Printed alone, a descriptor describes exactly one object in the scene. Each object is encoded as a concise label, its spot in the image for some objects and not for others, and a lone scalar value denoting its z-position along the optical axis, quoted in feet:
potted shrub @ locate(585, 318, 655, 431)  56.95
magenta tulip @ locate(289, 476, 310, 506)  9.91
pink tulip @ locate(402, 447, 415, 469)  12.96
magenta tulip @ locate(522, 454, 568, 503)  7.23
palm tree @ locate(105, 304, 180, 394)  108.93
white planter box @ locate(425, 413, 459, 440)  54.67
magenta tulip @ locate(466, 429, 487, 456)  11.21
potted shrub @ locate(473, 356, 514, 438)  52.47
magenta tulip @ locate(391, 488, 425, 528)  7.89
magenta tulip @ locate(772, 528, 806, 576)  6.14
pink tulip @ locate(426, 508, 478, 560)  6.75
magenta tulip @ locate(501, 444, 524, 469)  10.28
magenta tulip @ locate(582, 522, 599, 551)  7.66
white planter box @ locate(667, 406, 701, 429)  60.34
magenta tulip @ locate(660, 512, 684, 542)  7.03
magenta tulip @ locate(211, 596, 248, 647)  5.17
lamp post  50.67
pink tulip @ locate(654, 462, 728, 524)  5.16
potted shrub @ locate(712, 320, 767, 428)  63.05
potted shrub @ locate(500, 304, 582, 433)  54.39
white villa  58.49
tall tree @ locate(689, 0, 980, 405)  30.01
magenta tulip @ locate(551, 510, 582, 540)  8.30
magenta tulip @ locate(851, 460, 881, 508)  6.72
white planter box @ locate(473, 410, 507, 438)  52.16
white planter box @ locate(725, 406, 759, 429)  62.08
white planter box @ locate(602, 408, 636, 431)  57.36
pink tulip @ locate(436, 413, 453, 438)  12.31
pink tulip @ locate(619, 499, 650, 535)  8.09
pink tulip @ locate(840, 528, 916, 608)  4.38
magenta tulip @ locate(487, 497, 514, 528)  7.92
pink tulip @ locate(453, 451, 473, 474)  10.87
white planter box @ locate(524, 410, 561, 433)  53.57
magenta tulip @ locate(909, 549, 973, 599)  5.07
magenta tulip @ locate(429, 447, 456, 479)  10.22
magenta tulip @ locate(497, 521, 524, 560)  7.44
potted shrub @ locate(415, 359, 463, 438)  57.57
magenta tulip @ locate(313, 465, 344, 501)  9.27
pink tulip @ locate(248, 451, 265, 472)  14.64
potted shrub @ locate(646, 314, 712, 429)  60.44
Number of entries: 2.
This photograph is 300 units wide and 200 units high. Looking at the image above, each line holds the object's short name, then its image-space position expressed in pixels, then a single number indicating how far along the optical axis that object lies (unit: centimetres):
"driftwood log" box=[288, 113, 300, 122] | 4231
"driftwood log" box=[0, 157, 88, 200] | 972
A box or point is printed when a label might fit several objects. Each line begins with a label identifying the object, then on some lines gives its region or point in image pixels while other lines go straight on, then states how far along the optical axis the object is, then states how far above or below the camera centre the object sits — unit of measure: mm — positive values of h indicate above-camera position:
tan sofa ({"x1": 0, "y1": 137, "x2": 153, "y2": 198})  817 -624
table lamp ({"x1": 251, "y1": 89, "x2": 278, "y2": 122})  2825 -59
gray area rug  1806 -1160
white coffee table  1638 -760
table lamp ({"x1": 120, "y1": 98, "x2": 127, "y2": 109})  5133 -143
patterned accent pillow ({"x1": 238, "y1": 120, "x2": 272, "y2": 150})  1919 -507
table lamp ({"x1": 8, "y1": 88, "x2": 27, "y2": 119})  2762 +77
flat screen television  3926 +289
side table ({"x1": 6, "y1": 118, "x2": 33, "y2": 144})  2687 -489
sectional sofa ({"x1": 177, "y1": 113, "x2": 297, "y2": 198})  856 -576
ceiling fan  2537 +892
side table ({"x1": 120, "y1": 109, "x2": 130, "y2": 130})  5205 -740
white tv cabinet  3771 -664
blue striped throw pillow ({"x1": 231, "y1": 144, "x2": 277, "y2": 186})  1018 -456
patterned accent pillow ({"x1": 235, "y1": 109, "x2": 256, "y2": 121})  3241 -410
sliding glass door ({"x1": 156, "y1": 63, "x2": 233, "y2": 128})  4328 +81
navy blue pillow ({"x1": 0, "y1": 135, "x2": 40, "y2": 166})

··········

Instructions to follow
Every line of the entries that includes "table" must be copied into the answer.

Reply
table lamp ({"x1": 251, "y1": 89, "x2": 278, "y2": 122})  2825 -59
white coffee table  1638 -760
table lamp ({"x1": 120, "y1": 98, "x2": 127, "y2": 109})  5133 -143
table lamp ({"x1": 8, "y1": 88, "x2": 27, "y2": 119})  2762 +77
side table ({"x1": 6, "y1": 118, "x2": 33, "y2": 144})  2687 -489
side table ({"x1": 120, "y1": 109, "x2": 130, "y2": 130})  5205 -740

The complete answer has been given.